At the Council of Albi, held in AD 1254, in southern France, the Catholic Church responded to a threat to human life and marriage called the Cathari heresy (also known as the Albigensian heresy). The Cathars believed that pregnancy was the greatest evil that a person could commit. If the Cathari heresy had prevailed, it could have literally brought about the extinction of the human race.
‘Hail Mary’ to the rescue!
St. Paul urges us to overcome evil with good (Romans 12:21). Here, the Church did just that. To overcome the Cathari heresy, the Church decided to require that all the faithful memorize and regularly pray the Hail Mary. In this way, each member of the Church would be proclaiming in prayer: “Blessed is the fruit of thy womb.” The Hail Mary, recited by all the Church, won the battle against the Cathari heresy, as it also lifted up the wondrous mystery of the Incarnation of the Son of God, celebrating that moment when the Lord Jesus took flesh and became one with us through Mary’s “Let it be done to me according to thy word.” This requirement to pray the Hail Mary may also explain why the rosary, which began at the same time in history through the efforts of St. Dominic and the Order of Preachers, became so popular throughout the Church, and why it continues to be a principal weapon today to overcome the culture of death and to build a civilization of love.
The fruit of the womb is holy. Every child is a blessing. A child is never an evil, even if the circumstances that led to the beginning of a new human person were not morally upright. At all times, pregnancy is a wondrous gift of God, for at the moment of conception a unique and unrepeatable human being is created by our loving God. The Lord Jesus Himself is “the fruit of the womb.” As Elizabeth said to Mary (Lk 1:42): “Blessed are you among women and blessed is the fruit of your womb.” In union with Mary’s Son, we human beings discover our own dignity and high calling.
The Immaculate Conception
Is it not more than coincidence that the bishops of the United States of America, many years ago, placed our nation under the patronage of Our Lady of the Immaculate Conception? Our national basilica in Washington, D.C., is a beautiful sanctuary bearing that title.
This great mystery of our faith draws our attention to the moment that Mary was conceived without sin in the womb of her mother. From the very first moment of her existence, God preserved her from any moral blemish so that she could be the worthy Mother of His Beloved Son, the perfect Temple of our Redeemer, so that she could immaculately conceive Jesus in her most pure womb and give birth to Him in the poverty of Bethlehem.
Mary’s Immaculate Conception teaches us the dignity of every human person at the moment of conception, no matter whether we are the poorest of the poor or the richest of the rich. Since the Immaculate Virgin Mother is the “first disciple,” the perfect example of a follower of Christ, we can be sure that the holiness God accomplished in her is a true sign of the holiness He wishes to accomplish in us. The celebration of her Immaculate Conception each year on Dec. 8 is a reminder to us of the intrinsic and inviolable good of all human life in the womb.
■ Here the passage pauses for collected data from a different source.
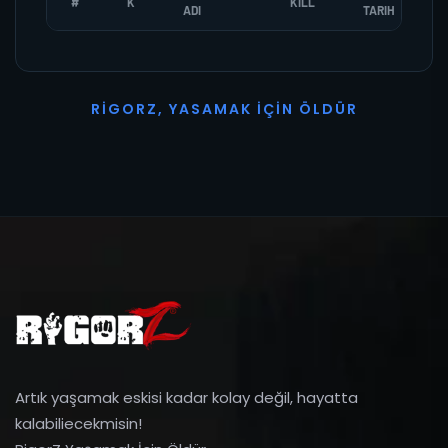
#
K
KILL
ADI
TARIH
R
I
G
O
R
Z
,
Y
A
S
A
M
A
K
İ
Ç
I
N
Ö
L
D
Ü
R
Artık yaşamak eskisi kadar kolay değil, hayatta
kalabiliecekmisin!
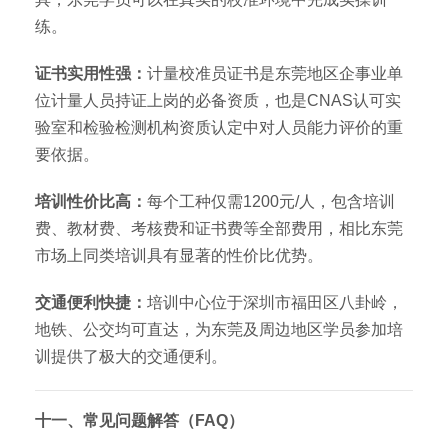
练。
证书实用性强：
计量校准员证书是东莞地区企事业单
位计量人员持证上岗的必备资质，也是CNAS认可实
验室和检验检测机构资质认定中对人员能力评价的重
要依据。
培训性价比高：
每个工种仅需1200元/人，包含培训
费、教材费、考核费和证书费等全部费用，相比东莞
市场上同类培训具有显著的性价比优势。
交通便利快捷：
培训中心位于深圳市福田区八卦岭，
地铁、公交均可直达，为东莞及周边地区学员参加培
训提供了极大的交通便利。
十一、常见问题解答（FAQ）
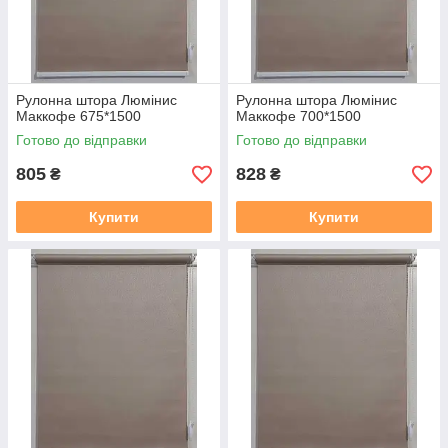
Рулонна штора Люмінис
Рулонна штора Люмінис
Маккофе 675*1500
Маккофе 700*1500
Готово до відправки
Готово до відправки
805
828
₴
₴
Купити
Купити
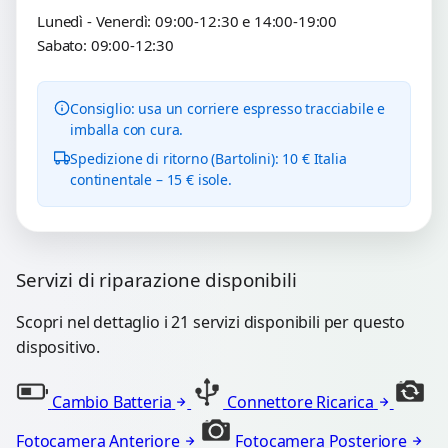
Lunedì - Venerdì: 09:00-12:30 e 14:00-19:00
Sabato: 09:00-12:30
Consiglio: usa un corriere espresso tracciabile e
imballa con cura.
Spedizione di ritorno (Bartolini): 10 € Italia
continentale – 15 € isole.
Servizi di riparazione disponibili
Scopri nel dettaglio i 21 servizi disponibili per questo
dispositivo.
Cambio Batteria
Connettore Ricarica
Fotocamera Anteriore
Fotocamera Posteriore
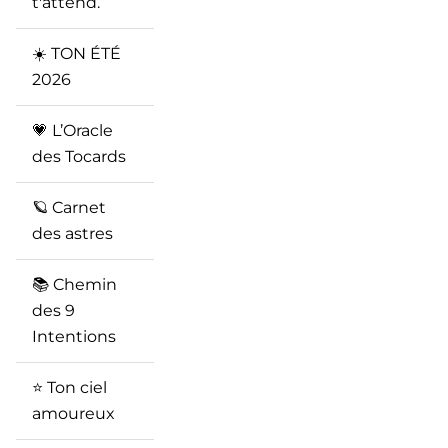
t'attend.
☀️ TON ÉTÉ
2026
💗 L’Oracle
des Tocards
🪐 Carnet
des astres
📚 Chemin
des 9
Intentions
⭐️ Ton ciel
amoureux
Any argument that seeks to diminish that good by advocating contraception or abortion must be firmly rejected.
The good of children
In a recent address to American bishops in Rome for their ad limina visit, Pope Benedict XVI urged us bishops to be diligent in promoting and explaining the Church’s teaching on sexuality. In this effort, he said the Church’s key concern is “the good of children, who have a fundamental right to grow up with a healthy understanding of sexuality and its proper place in human relationships.” He went on to say that sound family life “is the surest guarantee of the intergenerational solidarity and the health of society as a whole.”
The words of our Holy Father are built upon a central teaching of the Church, expressed at the Second Vatican Council (Gaudium et Spes, #50), namely that “…children are really the supreme gift of marriage and contribute very substantially to the welfare of their parents.”
In his apostolic exhortation on marriage, Familiaris Consortio, Blessed John Paul II taught that parenthood is both a privilege and a responsibility in which husband and wife associate themselves in the most profound way with God in the work of procreation. They are able, he said (#28), “to serve life, to actualize in history the original blessing of the Creator — that of transmitting by procreation the divine image from person to person.”
The blessing of the Church’s teaching on marriage and family life is becoming more evident today, even as it becomes ever more urgently needed. As the Church’s teaching, found, for example, in Humanae Vitae and Blessed John Paul II’s Theology of the Body, spreads here in our diocese and beyond, we find grateful acceptance and recognition of this solid foundation for a joy-filled marriage. The false promises of the sexual revolution that had contraception at its core are collapsing around us. They have not brought the joy and freedom that people desired but, rather, have only enslaved and have brought about a further degradation of sexual morality and an undermining of the family. Today, a positive and ennobling understanding of sexuality and marriage is emerging on the basis of fidelity to God’s plan for marriage.
Though forms of the Cathari confusion have arisen again in our time, the Lord provides His Church with the gifts needed to counter the false and shallow attractiveness of sterility and to replace it with God’s plans for life and love.